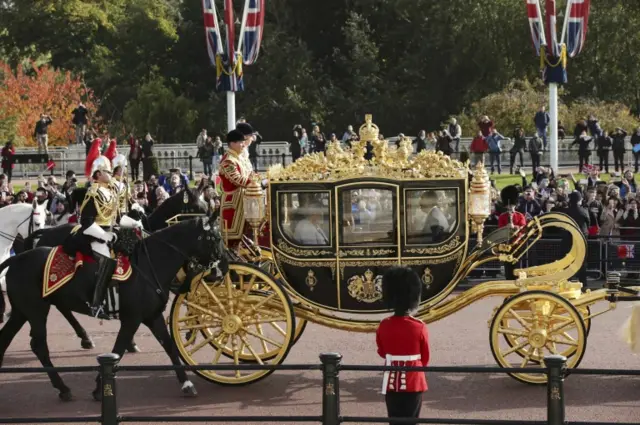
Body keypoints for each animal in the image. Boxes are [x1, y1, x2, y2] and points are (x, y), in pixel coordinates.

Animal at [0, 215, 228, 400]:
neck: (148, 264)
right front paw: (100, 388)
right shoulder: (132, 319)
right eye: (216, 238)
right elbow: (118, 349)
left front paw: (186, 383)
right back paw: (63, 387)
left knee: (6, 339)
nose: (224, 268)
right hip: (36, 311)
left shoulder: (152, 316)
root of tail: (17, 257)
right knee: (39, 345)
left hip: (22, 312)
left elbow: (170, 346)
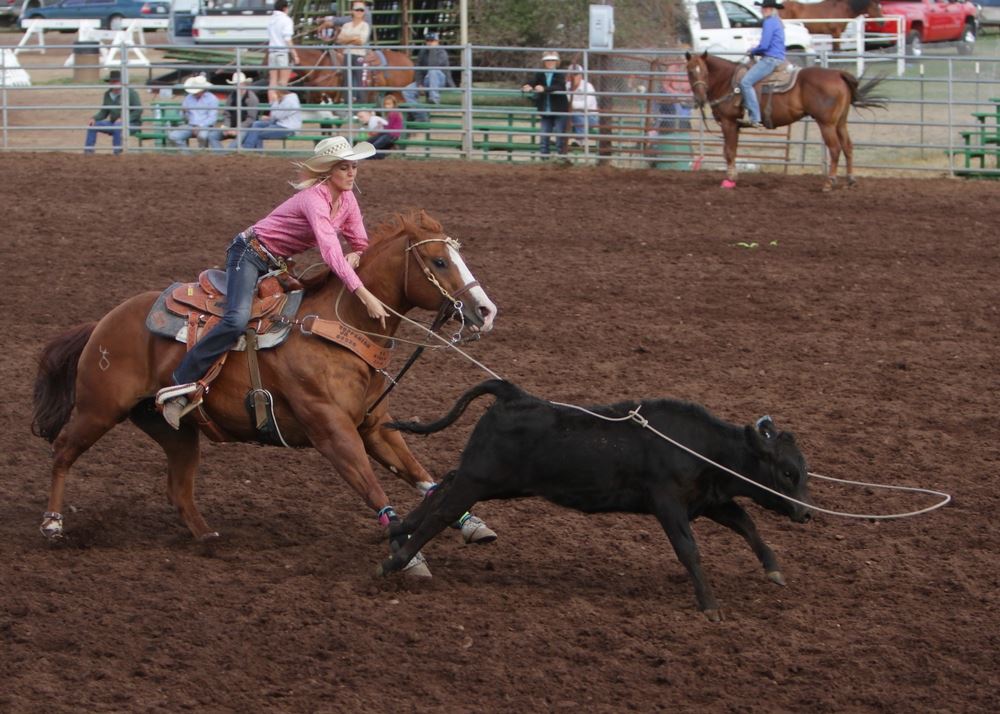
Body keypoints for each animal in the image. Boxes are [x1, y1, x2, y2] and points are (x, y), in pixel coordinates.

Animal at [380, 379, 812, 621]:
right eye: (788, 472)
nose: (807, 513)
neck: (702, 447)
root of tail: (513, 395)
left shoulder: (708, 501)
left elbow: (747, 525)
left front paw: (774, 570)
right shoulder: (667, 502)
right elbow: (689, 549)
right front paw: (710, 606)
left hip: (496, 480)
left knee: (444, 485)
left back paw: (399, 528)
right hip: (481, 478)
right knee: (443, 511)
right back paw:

-.-.-

_Try it_
Every entry must be written out exactly, with all pictures left out.

_Task result_
Body keypoints for each animal in the image. Boxes are [x1, y1, x2, y2] and points are (x, y), in pixel coordinates.

Animal at [0, 215, 228, 400]:
neck: (148, 264)
right front paw: (100, 388)
right shoulder: (132, 319)
right eye: (216, 238)
right elbow: (118, 349)
left front paw: (186, 383)
right back paw: (63, 387)
left knee: (6, 339)
nose: (224, 268)
right hip: (36, 311)
left shoulder: (152, 316)
root of tail: (17, 257)
right knee: (39, 345)
left hip: (22, 312)
left elbow: (170, 346)
Body keypoints for each animal in the image. Boxes are [x1, y1, x2, y2] and points are (x, y), in pixel coordinates.

Animal at [380, 379, 812, 621]:
right eye: (788, 472)
nose: (807, 513)
neck: (702, 447)
root of tail: (513, 395)
left shoulder: (708, 501)
left elbow: (747, 525)
left front paw: (774, 570)
right shoulder: (667, 502)
right elbow: (689, 549)
right front paw: (710, 606)
left hip: (496, 480)
left knee: (444, 485)
left back paw: (399, 528)
right hip: (481, 478)
right knee: (443, 511)
right back paw:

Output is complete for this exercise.